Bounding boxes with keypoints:
+++++

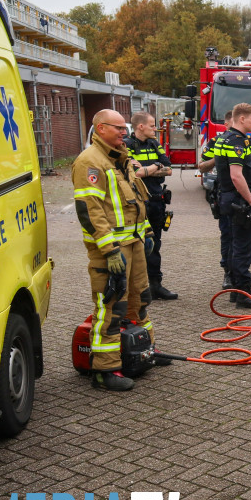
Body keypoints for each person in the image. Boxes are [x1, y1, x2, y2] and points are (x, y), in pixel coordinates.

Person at [71, 109, 156, 391]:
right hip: (111, 252)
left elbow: (135, 201)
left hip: (134, 244)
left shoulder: (121, 158)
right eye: (118, 128)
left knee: (140, 299)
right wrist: (109, 250)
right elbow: (90, 211)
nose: (124, 132)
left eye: (124, 128)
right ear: (100, 128)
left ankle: (144, 352)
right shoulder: (89, 162)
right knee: (110, 308)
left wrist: (149, 233)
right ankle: (105, 370)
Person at [214, 103, 251, 309]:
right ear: (242, 119)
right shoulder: (236, 141)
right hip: (238, 200)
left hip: (229, 199)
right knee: (242, 248)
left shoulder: (226, 138)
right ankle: (243, 294)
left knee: (235, 245)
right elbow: (236, 176)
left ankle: (238, 291)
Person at [125, 112, 177, 300]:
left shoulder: (155, 143)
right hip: (137, 203)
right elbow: (134, 174)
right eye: (152, 125)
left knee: (155, 244)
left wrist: (149, 169)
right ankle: (139, 289)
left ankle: (156, 286)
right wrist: (155, 167)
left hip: (157, 201)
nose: (155, 129)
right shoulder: (127, 145)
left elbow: (169, 169)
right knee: (139, 245)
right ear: (140, 127)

+++++

§ **What the task asks**
Leaving the pictures out, reproduce the entries above exactly.

§ **Written response**
Body keypoints for each person in the image. Boxes are [x1, y1, x2, y2] and points are (x, y), in pixel coordinates.

Person at [71, 109, 156, 391]:
right hip: (111, 252)
left elbow: (135, 201)
left hip: (134, 244)
left shoulder: (121, 158)
right eye: (118, 128)
left knee: (140, 299)
right wrist: (109, 250)
right elbow: (90, 211)
nose: (124, 132)
left eye: (124, 128)
right ear: (100, 128)
left ankle: (144, 352)
right shoulder: (89, 162)
right knee: (110, 308)
left wrist: (149, 233)
right ankle: (105, 370)
Person at [214, 103, 251, 309]:
right ear: (242, 119)
right shoulder: (236, 141)
right hip: (238, 200)
left hip: (229, 199)
right knee: (242, 248)
left shoulder: (226, 138)
right ankle: (243, 294)
left knee: (235, 245)
right elbow: (236, 176)
left ankle: (238, 291)
Person at [125, 112, 177, 300]:
left shoulder: (155, 143)
right hip: (137, 203)
right elbow: (134, 174)
right eye: (152, 125)
left knee: (155, 244)
left wrist: (149, 169)
right ankle: (139, 289)
left ankle: (156, 286)
right wrist: (155, 167)
left hip: (157, 201)
nose: (155, 129)
right shoulder: (127, 145)
left elbow: (169, 169)
right knee: (139, 245)
right ear: (140, 127)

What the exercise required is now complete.